The spice scent. He nodded slowly, beginning to understand as Cassie fitted
the pieces together for him. But Cassie never explained anything. Something
was terribly wrong. He reached and turned her face up to his. Moonlight and
streetlights touched her tears.
“Why are you crying?” Her tears hurt him as nothing else had.
“Because I am hurt!” She cried out. She pulled gently free of him, wrapping
herself tightly in her arms. She stood so alone. “Why do you think the rules are
given us, if not to keep us from hurting ourselves? But the decision was mine. I
took it upon myself, to give you what you would not ask for. My magic. To call
for you the allies you had prepared so well for this battle. I unbalanced my
magic. But I could have done nothing else. Could I have watched you destroyed?
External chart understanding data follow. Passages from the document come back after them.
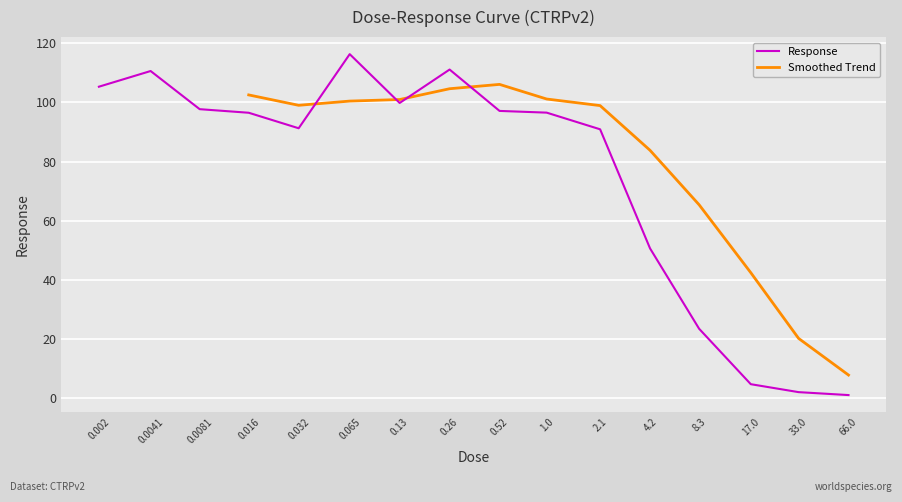

What is the minimum value shown in the chart?

1.1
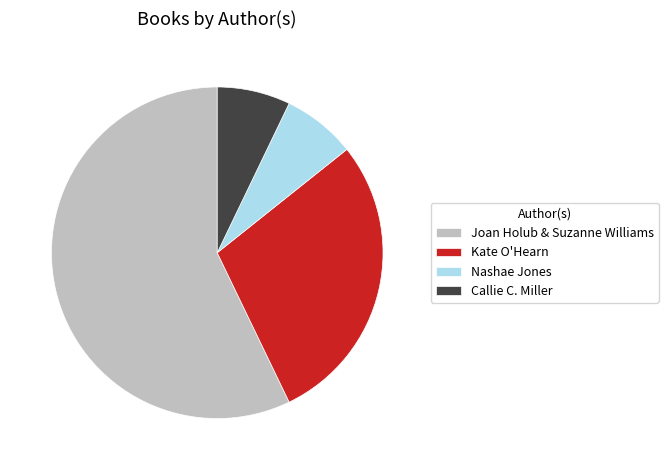

What is the ratio of the value at Joan Holub & Suzanne Williams to the value at Kate O'Hearn?

2.0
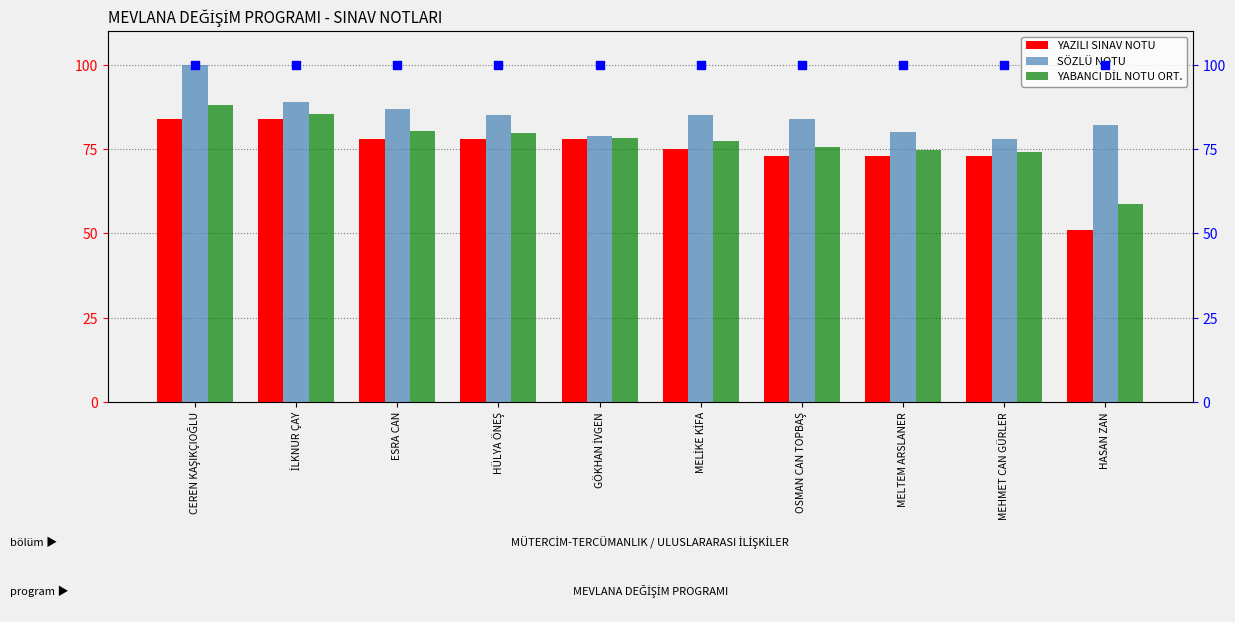

Is the value of YABANCI DİL NOTU ORT. at GÖKHAN İVGEN greater than the value of SÖZLÜ (percentile style) at İLKNUR ÇAY?

No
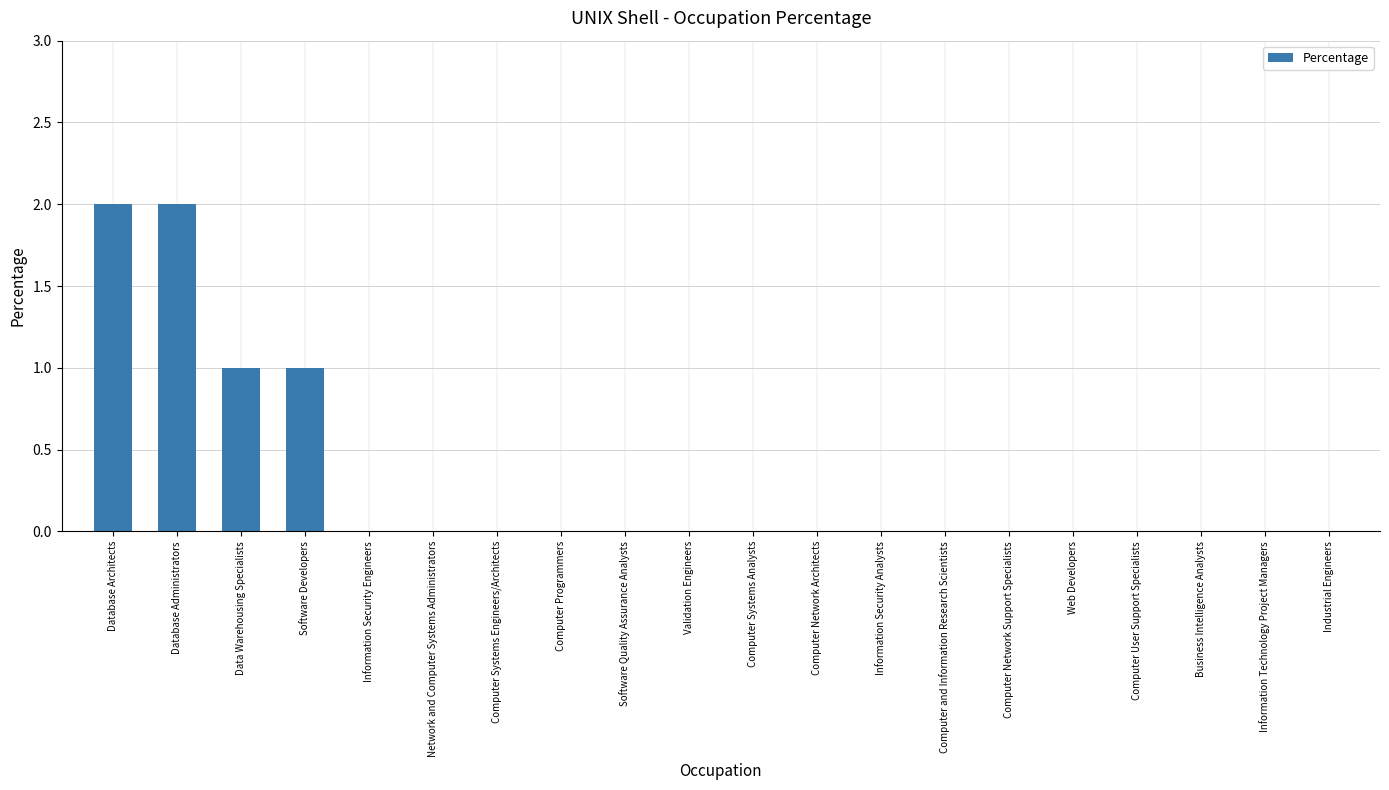

Reading right to left, transcribe all the data shown in this chart.

0	0	0	0	0	0	0	0	0	0	0	0	0	0	0	0	1	1	2	2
Knowing that for all the times and tomorrows that might ever come, never again
would our paths cross? Shall I be sorry for what I did? But it hurts. Yes. All the
old scars have come unhealed. I had forgotten it could hurt this bad. All the old
pains are new again.”
He nodded stiffly, knowing what she meant. The pains that came out of the
past and haunted, hurting past toleration. A pain that made you explode at a
touch. He could not reach after her as she walked to the edge of the dock. The
full moon was over the sea, sending a wrinkling silver path across the waves to
diem. Cassie gave him one anguished look and then stepped down onto that
path. He hurried to the edge of the dock and stood looking after her. She walked
steadily away, her small feet leaving no impression on the ocean’s salty face.
Her silhouette grew small against the moon.
“I’ll see you later!” he cried after her.